Пропустив мгновение, Петр Елизарович положил ему руку на колено.
— Будь по-твоему. Вдруг выйдет к добру... Думаешь, Петр Елизарович вдарился в религию из рабских побуждений? Перед богом, нашим общим отцом, что ж, здесь рабства нет. Но Петр — это камень. Регент, да по влиятельности поболее.
Он упрямо выпятил кадык. Потряс пальцем.
— Вишь, придумали — живи для будущего. Для людей, дескать, живи, для мошкары этой, для поденки. Но как я человекам привержен буду, если они — сами смертные — от смерти меня освободить не могут. Самый близкий самого любимого — не может. Нет! Благополучию их греховному служить не желаю.
— Совместимо ли это с добром-то?
— А как нет? Я не толстовец. Считаю, что нелюбовь, иначе ненависть, подчас вернее ведет к добру. Кроме Евангелия, есть и Библия. Как он, бог-то, ослушавшихся!

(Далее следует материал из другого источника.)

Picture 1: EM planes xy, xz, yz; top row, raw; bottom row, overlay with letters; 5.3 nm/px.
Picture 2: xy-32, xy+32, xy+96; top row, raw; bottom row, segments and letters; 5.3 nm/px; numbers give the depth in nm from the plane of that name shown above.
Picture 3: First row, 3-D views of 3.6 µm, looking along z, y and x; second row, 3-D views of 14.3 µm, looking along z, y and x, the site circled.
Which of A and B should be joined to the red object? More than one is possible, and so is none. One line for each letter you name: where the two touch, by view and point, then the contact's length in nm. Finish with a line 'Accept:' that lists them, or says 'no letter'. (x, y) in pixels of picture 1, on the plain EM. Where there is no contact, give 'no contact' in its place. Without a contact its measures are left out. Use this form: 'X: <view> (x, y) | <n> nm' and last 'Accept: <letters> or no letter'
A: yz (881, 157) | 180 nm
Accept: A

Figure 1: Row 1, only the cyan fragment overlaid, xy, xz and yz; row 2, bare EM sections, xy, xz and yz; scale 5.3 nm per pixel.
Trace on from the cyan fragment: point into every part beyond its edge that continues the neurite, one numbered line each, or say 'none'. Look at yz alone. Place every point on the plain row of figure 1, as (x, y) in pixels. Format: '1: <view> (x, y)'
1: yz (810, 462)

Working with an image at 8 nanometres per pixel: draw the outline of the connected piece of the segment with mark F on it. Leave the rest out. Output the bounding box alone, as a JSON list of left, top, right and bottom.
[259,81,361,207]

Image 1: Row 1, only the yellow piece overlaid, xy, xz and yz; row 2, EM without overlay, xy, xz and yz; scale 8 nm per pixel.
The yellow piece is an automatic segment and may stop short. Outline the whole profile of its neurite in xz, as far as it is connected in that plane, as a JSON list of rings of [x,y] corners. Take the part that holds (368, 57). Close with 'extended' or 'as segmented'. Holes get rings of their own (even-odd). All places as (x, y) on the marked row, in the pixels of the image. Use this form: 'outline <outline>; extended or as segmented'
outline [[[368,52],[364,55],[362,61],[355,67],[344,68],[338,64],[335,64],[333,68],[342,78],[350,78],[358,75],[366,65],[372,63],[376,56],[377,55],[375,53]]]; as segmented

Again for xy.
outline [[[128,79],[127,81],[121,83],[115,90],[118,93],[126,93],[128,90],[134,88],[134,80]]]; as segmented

Петр Елизарович прищелкнул длинными, сухими пальцами.
— Человеку нужно действовать, ты правильно там заметил, а для этого да воссияет долг, вера... Не кривись, Толя, перед моим лексиконом, мне так ловчее: иной образ мыслей, иные слова...
Косырев как раз подумал, что на новых подмостках церковное в его словах повыветрилось, поубавилось. Но ждал, что будет дальше.
— Не шути, Толя, послушай...— Петр Елизарович на минутку осекся, но снова гипнотически впился в собеседника. — Я знаю, ты ученый, тебе доводы нужны. Тебе, тебе, не мне. Тогда слушай. Не сами ли материалисты говорят, что у религии, как это, гносеологические корни? В сознании корни, именно! В сознании бог, в душе. Ты мозг оперируешь, но всего-навсего бренность лечишь, потому не видишь ничего.
— Разве?
— Постой. Сейчас такой аргумент вклею, голову сломаешь. Естествоиспытатели и социологи возглашают: человек — продукт среды. Тогда чем он виноват? Он за-про-грам-ми-ро-ван, он ма-ши-на. Нельзя сочетать, как это, внешний детерминизм со свободой воли. А нет ее, нет и ответственности за проступки.
— Разве так? — наклонил голову Косырев. — Разве в религии свободный выбор? Все на страхе перед возмездием.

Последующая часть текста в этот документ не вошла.